We could simply say “give.” “Bestow” is a word with more grandeur; it connotes a very special gift.
Our most unique and total gift is to bestow ourselves.
Jesus bestowed himself to reveal the Father to the people of this world (at least). He did not merely publish content. Most of all, he gave a life.
We can do this too.
Parker Palmer describes circles of trust in which people refrain from trying to save the other person. His book on this topic is Hidden Wholeness: The Journey Toward an Undivided Life—Welcoming the Soul and Weaving Community in a Wounded World. He describes what I call evangelism as assault. It makes the other person’s soul run for cover.
What if you have truth that another person needs. Can you simply give that to the other? What if the person is not receptive—or might not be receptive. In order to promote discovery, what will you do? How can you whet the other person’s appetite for what you want to give? Most of all, it is your life, your beautiful wholeness of righteousness.
Of course there is more to say. In the normal back-and-forth of ordinary socialization you pick up on the facts and meanings and values that are implicit in the other person’s way of being and expressions. You inquire in an open-ended way. You probe. You ask questions that go beyond what Parker Palmer is describing and indirectly communicate a bit of teaching. You may teach the most by saying very little.

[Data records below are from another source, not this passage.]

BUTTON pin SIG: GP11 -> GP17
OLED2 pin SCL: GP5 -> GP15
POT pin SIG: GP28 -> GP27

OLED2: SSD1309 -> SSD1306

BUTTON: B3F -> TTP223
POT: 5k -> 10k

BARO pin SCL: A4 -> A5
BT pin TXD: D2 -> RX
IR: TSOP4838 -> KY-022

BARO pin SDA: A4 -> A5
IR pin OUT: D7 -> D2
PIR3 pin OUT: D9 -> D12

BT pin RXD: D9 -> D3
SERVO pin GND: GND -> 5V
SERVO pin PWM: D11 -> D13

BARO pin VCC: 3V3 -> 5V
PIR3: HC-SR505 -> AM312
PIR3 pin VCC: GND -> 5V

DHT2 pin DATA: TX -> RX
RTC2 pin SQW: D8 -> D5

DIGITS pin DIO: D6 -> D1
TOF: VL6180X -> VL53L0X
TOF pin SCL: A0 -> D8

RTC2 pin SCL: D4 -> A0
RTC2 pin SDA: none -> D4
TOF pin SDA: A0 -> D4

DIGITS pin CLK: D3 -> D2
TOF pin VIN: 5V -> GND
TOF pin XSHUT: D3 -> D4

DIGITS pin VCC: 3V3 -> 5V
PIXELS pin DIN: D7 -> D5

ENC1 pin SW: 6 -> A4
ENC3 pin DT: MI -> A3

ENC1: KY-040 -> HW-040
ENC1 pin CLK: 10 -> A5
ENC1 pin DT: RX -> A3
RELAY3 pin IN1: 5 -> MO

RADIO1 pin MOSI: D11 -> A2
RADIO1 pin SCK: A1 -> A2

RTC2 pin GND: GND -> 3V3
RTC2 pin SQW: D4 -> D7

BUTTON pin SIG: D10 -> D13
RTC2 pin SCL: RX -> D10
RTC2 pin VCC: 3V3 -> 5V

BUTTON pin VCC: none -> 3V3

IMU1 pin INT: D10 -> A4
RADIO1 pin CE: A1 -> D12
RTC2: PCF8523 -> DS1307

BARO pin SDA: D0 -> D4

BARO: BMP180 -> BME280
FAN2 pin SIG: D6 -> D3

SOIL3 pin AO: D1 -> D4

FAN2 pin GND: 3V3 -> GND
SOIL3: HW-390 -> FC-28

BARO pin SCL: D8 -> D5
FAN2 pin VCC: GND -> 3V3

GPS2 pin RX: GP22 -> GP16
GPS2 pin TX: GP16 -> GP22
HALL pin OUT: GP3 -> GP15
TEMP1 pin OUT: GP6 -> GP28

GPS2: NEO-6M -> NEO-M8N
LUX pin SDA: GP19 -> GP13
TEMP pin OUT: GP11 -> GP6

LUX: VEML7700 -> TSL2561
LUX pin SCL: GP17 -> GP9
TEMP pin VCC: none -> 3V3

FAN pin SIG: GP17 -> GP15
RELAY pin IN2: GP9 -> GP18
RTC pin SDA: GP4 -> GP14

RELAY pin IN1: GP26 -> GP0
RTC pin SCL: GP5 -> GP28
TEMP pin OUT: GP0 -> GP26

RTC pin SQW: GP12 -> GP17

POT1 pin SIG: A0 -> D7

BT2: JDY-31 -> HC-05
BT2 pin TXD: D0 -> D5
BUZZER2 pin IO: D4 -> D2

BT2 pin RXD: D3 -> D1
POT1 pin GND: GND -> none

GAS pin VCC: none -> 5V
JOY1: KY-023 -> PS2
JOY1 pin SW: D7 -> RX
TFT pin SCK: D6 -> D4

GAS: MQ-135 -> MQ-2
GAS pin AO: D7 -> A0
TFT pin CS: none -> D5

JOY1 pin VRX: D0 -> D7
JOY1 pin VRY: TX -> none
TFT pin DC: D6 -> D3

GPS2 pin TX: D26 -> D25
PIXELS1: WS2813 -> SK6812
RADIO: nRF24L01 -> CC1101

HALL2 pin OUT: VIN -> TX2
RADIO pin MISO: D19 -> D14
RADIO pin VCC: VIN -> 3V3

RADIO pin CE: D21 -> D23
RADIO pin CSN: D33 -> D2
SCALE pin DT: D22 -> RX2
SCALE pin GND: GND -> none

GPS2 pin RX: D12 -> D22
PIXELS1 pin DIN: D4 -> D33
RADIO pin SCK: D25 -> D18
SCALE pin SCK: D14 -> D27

If you are loving, interested, sincere in your desire to know the other, a keen, discerning, and appreciative listener, and if you question in a way that facilitates the other person’s sharing, the first benefit is that the other person has a chance to reveal him- or herself in uncommon fullness. The second benefit is that you receive the treasure of that self-revelation—not just of the other person’s ideas and material or social emotions, but a revelation at the level of the soul, the other person’s deeper self, the true self. You can never be the same after truly glimpsing another one of the Father’s creations: a unique, spiritually indwelt personality!
And there is more. Having blessed the other by your way of being and your tasty morsels of teaching, the other person may come to you with questions. And then you can get to know the other person better and give the morsel they are ready to receive for the next stage of their growth. Gradually their mind becomes more attuned with the larger gift you may have in mind. The more you grow, the more adequate will be your cooperation with the spirit in playing this sacred game.
The rhythm is totally different. We do not come on as someone shot from a cannon, with the explosive and aggressive display of one’s bursting desire to “give” what we “know” the other person really needs. Rather, we relax in trust.